Diffusion Probabilistic Models (DDPM)

Takeaway

Train a network to reverse a gradual noising process; sample by iteratively denoising from pure noise to data.

The problem (before → after)

Before: Likelihood-based models struggle with complex, multi-scale data without heavy inductive bias.
After: Use a simple forward diffusion and learn its reverse; training reduces to denoising or noise prediction.

Mental model first

Picture blurring an image repeatedly until it becomes static; a skilled restorer learns to remove just the right amount of blur at each step to recover the picture.

Just-in-time concepts

Forward process q(x_t|x_{t−1}) adds Gaussian noise with schedule β_t.
Reverse process p_θ(x_{t−1}|x_t) is Gaussian with learned mean.
Noise prediction: Predict ε rather than x to stabilize training.

First-pass solution

Optimize an MSE between predicted and true noise under a cosine or linear β schedule; sample with ancestral steps from t=T to 0.

Classifier-free guidance trades fidelity for adherence to prompts.
Fewer steps: Distillation and improved samplers (DDIM, DPM-Solver) accelerate sampling.
Continuous-time SDEs unify with score-based modeling.
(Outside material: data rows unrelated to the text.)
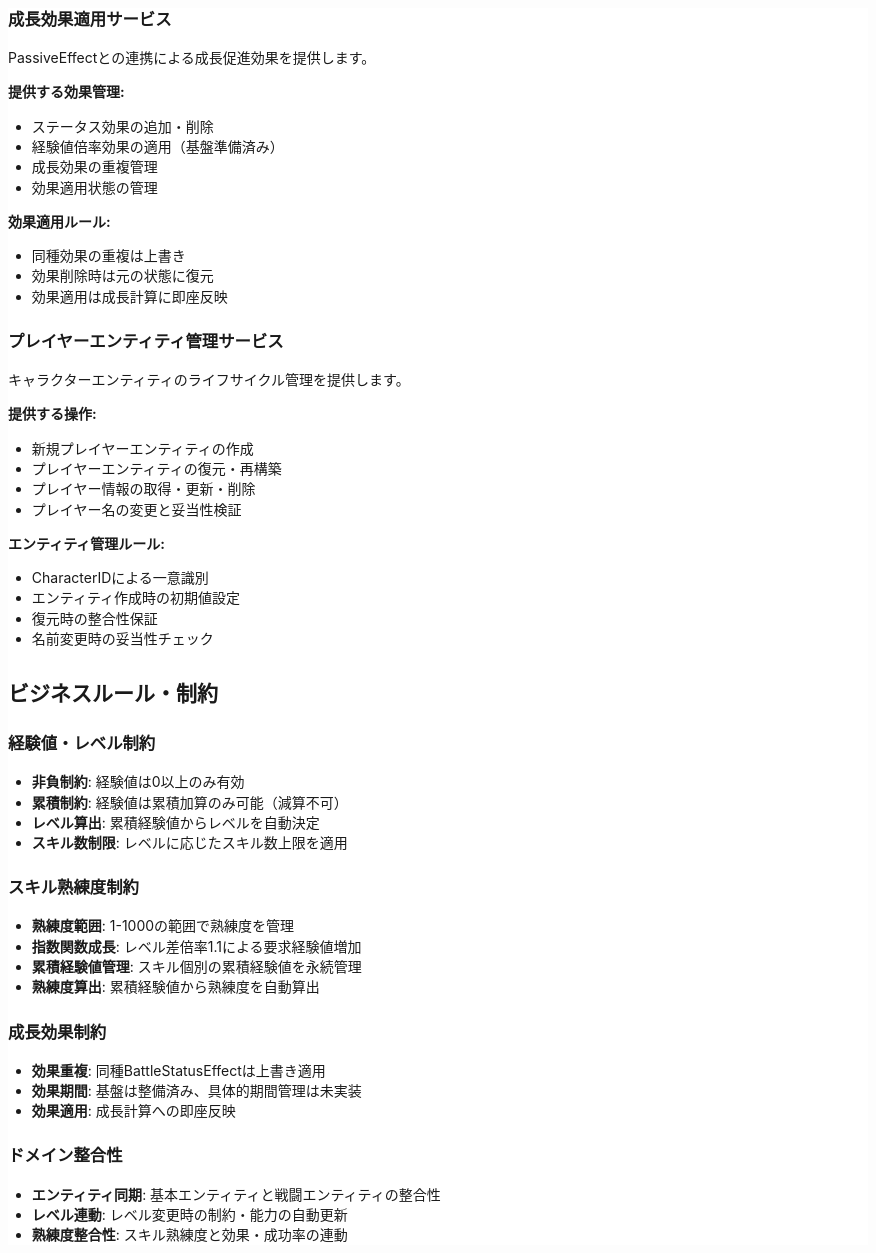 ### 成長効果適用サービス
PassiveEffectとの連携による成長促進効果を提供します。

**提供する効果管理:**
- ステータス効果の追加・削除
- 経験値倍率効果の適用（基盤準備済み）
- 成長効果の重複管理
- 効果適用状態の管理

**効果適用ルール:**
- 同種効果の重複は上書き
- 効果削除時は元の状態に復元
- 効果適用は成長計算に即座反映

### プレイヤーエンティティ管理サービス
キャラクターエンティティのライフサイクル管理を提供します。

**提供する操作:**
- 新規プレイヤーエンティティの作成
- プレイヤーエンティティの復元・再構築
- プレイヤー情報の取得・更新・削除
- プレイヤー名の変更と妥当性検証

**エンティティ管理ルール:**
- CharacterIDによる一意識別
- エンティティ作成時の初期値設定
- 復元時の整合性保証
- 名前変更時の妥当性チェック

## ビジネスルール・制約

### 経験値・レベル制約
- **非負制約**: 経験値は0以上のみ有効
- **累積制約**: 経験値は累積加算のみ可能（減算不可）
- **レベル算出**: 累積経験値からレベルを自動決定
- **スキル数制限**: レベルに応じたスキル数上限を適用

### スキル熟練度制約
- **熟練度範囲**: 1-1000の範囲で熟練度を管理
- **指数関数成長**: レベル差倍率1.1による要求経験値増加
- **累積経験値管理**: スキル個別の累積経験値を永続管理
- **熟練度算出**: 累積経験値から熟練度を自動算出

### 成長効果制約
- **効果重複**: 同種BattleStatusEffectは上書き適用
- **効果期間**: 基盤は整備済み、具体的期間管理は未実装
- **効果適用**: 成長計算への即座反映

### ドメイン整合性
- **エンティティ同期**: 基本エンティティと戦闘エンティティの整合性
- **レベル連動**: レベル変更時の制約・能力の自動更新
- **熟練度整合性**: スキル熟練度と効果・成功率の連動
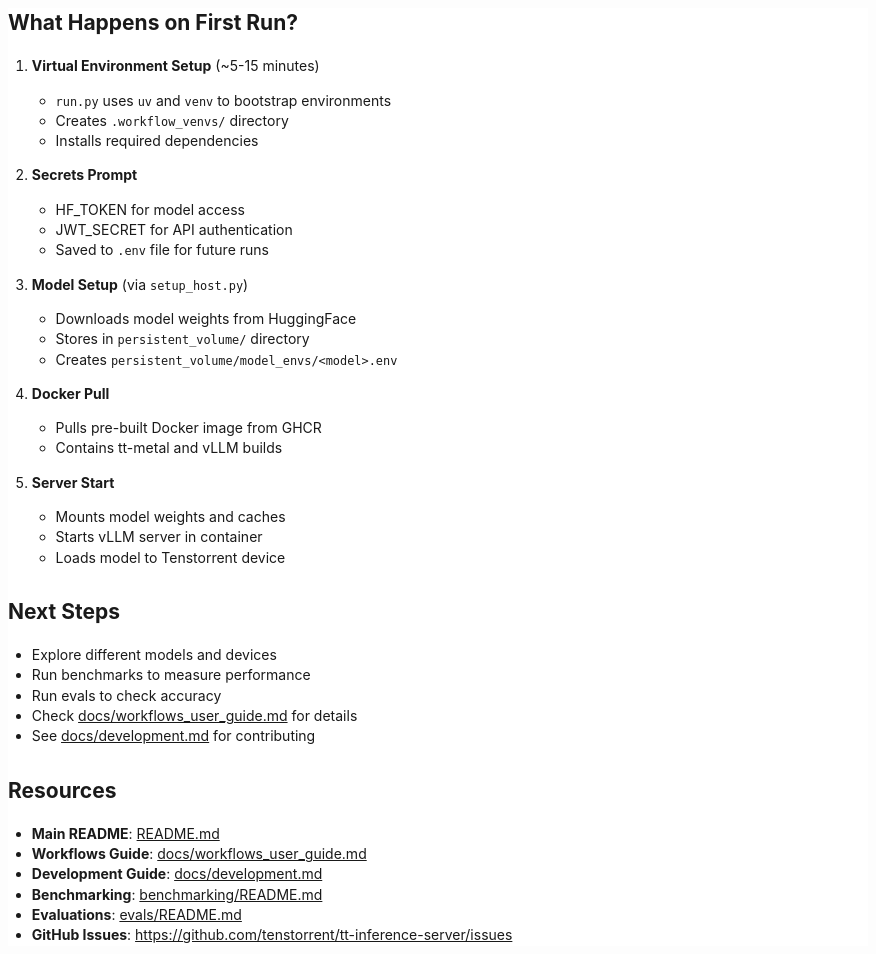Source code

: ## What Happens on First Run?

1. **Virtual Environment Setup** (~5-15 minutes)
   - `run.py` uses `uv` and `venv` to bootstrap environments
   - Creates `.workflow_venvs/` directory
   - Installs required dependencies

2. **Secrets Prompt**
   - HF_TOKEN for model access
   - JWT_SECRET for API authentication
   - Saved to `.env` file for future runs

3. **Model Setup** (via `setup_host.py`)
   - Downloads model weights from HuggingFace
   - Stores in `persistent_volume/` directory
   - Creates `persistent_volume/model_envs/<model>.env`

4. **Docker Pull**
   - Pulls pre-built Docker image from GHCR
   - Contains tt-metal and vLLM builds

5. **Server Start**
   - Mounts model weights and caches
   - Starts vLLM server in container
   - Loads model to Tenstorrent device

## Next Steps

- Explore different models and devices
- Run benchmarks to measure performance
- Run evals to check accuracy
- Check [docs/workflows_user_guide.md](docs/workflows_user_guide.md) for details
- See [docs/development.md](docs/development.md) for contributing

## Resources

- **Main README**: [README.md](README.md)
- **Workflows Guide**: [docs/workflows_user_guide.md](docs/workflows_user_guide.md)
- **Development Guide**: [docs/development.md](docs/development.md)
- **Benchmarking**: [benchmarking/README.md](benchmarking/README.md)
- **Evaluations**: [evals/README.md](evals/README.md)
- **GitHub Issues**: https://github.com/tenstorrent/tt-inference-server/issues


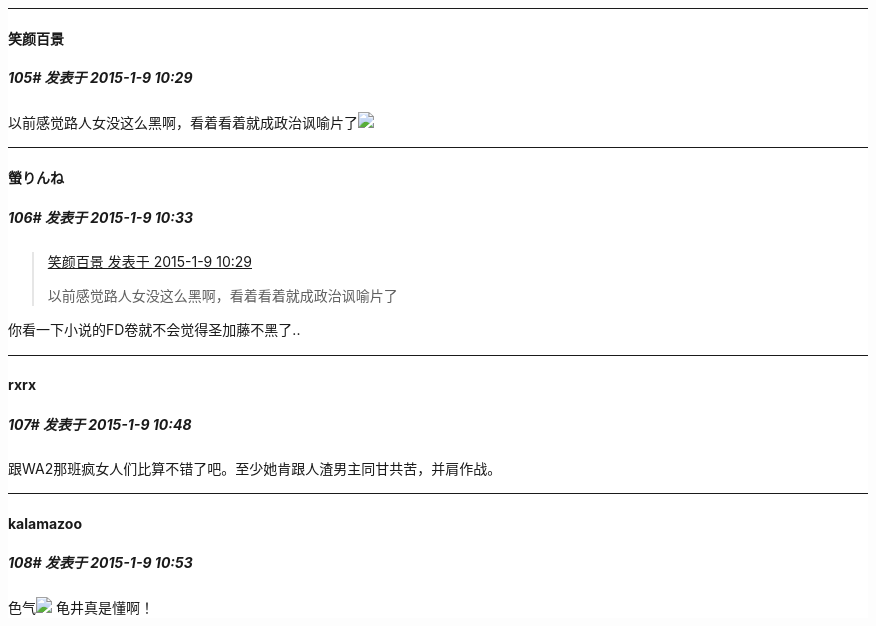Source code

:





*****

####  笑颜百景  
##### 105#       发表于 2015-1-9 10:29




以前感觉路人女没这么黑啊，看着看着就成政治讽喻片了<img src="https://static.saraba1st.com/image/smiley/face/149.gif" referrerpolicy="no-referrer">







*****

####  螢りんね  
##### 106#       发表于 2015-1-9 10:33



<blockquote><a href="httphttps://bbs.saraba1st.com/2b/forum.php?mod=redirect&amp;goto=findpost&amp;pid=27727138&amp;ptid=1075666" target="_blank">笑颜百景 发表于 2015-1-9 10:29</a>

以前感觉路人女没这么黑啊，看着看着就成政治讽喻片了</blockquote>
你看一下小说的FD卷就不会觉得圣加藤不黑了..







*****

####  rxrx  
##### 107#       发表于 2015-1-9 10:48




跟WA2那班疯女人们比算不错了吧。至少她肯跟人渣男主同甘共苦，并肩作战。







*****

####  kalamazoo  
##### 108#       发表于 2015-1-9 10:53




色气<img src="https://static.saraba1st.com/image/smiley/dym/148.gif" referrerpolicy="no-referrer">
龟井真是懂啊！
Code as a byproduct (one reverse step)

import torch

def reverse_step(x_t, t, model, alpha_t, beta_t):
    eps_hat = model(x_t, t)
    mean = (x_t - beta_t/torch.sqrt(1-alpha_t) * eps_hat) / torch.sqrt(1-beta_t)
    z = torch.randn_like(x_t) if t > 0 else 0.0
    x_prev = mean + torch.sqrt(beta_t) * z
    return x_prev

Principles, not prescriptions

Choose parameterizations that match the noise process for stable training.
Schedules control trade-offs between learning and sampling cost.

Common pitfalls

Mismatch between training and sampling parameterizations.
Under-conditioning in conditional tasks; use guidance or better encoders.

Connections and contrasts

See also: [/blog/score-based-modeling], [/blog/normalizing-flows], [/blog/gans].

Quick checks

Why predict noise? — Yields a well-conditioned loss tied to the diffusion process.
How to speed up sampling? — Use DDIM or solver-based samplers.
Relation to scores? — Reverse dynamics depend on score ∇_x log p_t(x).